--- WHAT THIS TASK INVOLVES ---
Among these entries, count the lines containing the word "through" and answer with only the number.

[RECORDS FOR THIS TASK — start]

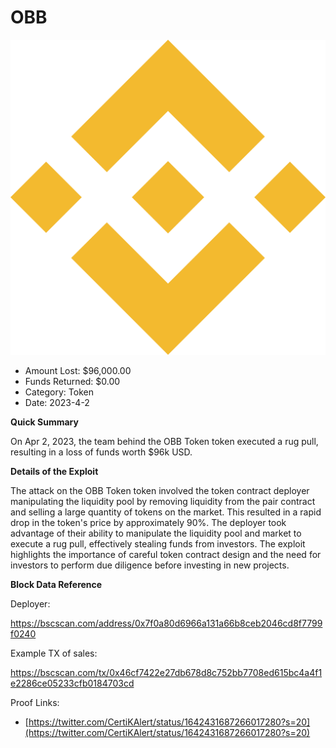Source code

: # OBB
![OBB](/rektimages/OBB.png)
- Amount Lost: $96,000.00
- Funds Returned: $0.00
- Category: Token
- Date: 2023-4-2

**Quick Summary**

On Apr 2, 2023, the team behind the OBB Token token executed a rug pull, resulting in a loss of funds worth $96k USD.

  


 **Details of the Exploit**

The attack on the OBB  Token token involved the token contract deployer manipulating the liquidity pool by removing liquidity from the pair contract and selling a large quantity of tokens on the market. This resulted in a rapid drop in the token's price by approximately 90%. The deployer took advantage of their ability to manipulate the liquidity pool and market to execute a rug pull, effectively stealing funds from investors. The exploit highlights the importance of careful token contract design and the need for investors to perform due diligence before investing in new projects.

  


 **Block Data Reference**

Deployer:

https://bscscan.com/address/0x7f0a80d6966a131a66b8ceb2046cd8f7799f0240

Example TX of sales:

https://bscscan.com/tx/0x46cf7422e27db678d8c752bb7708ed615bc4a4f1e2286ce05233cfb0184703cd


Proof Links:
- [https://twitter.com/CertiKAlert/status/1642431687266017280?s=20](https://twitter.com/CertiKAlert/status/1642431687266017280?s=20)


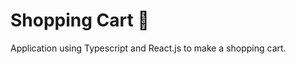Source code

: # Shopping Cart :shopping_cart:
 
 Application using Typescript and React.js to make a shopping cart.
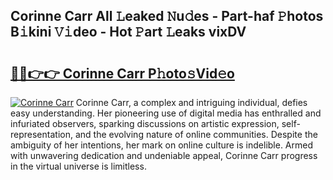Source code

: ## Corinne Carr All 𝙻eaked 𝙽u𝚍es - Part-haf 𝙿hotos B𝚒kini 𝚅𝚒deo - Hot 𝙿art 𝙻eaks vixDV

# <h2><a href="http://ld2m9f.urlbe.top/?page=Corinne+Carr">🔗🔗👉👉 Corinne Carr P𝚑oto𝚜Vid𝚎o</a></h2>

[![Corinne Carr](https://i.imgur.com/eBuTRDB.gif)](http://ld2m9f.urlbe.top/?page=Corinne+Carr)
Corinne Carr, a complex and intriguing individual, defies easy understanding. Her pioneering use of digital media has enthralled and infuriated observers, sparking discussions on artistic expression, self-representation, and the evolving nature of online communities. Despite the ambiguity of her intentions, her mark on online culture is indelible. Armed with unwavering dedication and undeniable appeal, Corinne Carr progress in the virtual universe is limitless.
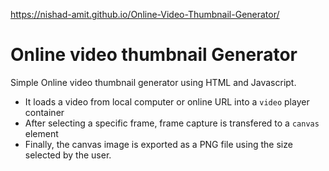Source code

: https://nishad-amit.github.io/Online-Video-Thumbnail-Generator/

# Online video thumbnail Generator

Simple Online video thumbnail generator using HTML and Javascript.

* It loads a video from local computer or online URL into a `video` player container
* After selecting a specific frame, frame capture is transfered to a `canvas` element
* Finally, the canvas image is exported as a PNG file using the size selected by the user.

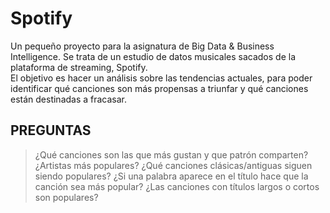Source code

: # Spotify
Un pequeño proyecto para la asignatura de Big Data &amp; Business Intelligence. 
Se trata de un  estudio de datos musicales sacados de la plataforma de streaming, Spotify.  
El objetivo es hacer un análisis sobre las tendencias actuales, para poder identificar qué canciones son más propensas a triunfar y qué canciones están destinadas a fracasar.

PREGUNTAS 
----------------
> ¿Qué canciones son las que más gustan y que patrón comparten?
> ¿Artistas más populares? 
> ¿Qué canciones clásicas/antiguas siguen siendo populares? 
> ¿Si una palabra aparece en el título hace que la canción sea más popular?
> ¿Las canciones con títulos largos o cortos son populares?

[RECORDS FOR THIS TASK — finish]
[RECORDS FOR THIS TASK — start]

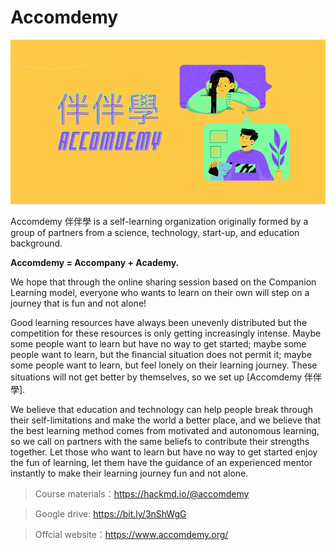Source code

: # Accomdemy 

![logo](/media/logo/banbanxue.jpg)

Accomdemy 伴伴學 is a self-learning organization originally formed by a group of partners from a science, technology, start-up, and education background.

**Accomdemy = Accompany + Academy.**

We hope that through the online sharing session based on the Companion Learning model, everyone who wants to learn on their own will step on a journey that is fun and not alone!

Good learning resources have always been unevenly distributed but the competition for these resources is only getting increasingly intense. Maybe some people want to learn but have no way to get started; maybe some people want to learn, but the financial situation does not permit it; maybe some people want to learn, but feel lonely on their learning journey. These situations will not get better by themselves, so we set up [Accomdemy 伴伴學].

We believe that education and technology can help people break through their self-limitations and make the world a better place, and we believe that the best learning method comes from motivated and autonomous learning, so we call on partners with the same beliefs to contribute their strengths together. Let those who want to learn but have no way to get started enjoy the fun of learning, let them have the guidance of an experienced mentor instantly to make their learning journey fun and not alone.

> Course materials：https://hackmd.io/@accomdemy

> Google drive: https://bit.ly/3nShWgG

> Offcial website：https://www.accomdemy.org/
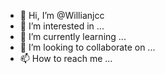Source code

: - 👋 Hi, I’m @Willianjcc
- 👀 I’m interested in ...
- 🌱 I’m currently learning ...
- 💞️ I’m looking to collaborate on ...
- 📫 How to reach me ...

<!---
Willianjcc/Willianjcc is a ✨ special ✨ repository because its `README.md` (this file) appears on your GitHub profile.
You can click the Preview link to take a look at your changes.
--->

[RECORDS FOR THIS TASK — finish]

--- SOLUTION ---
2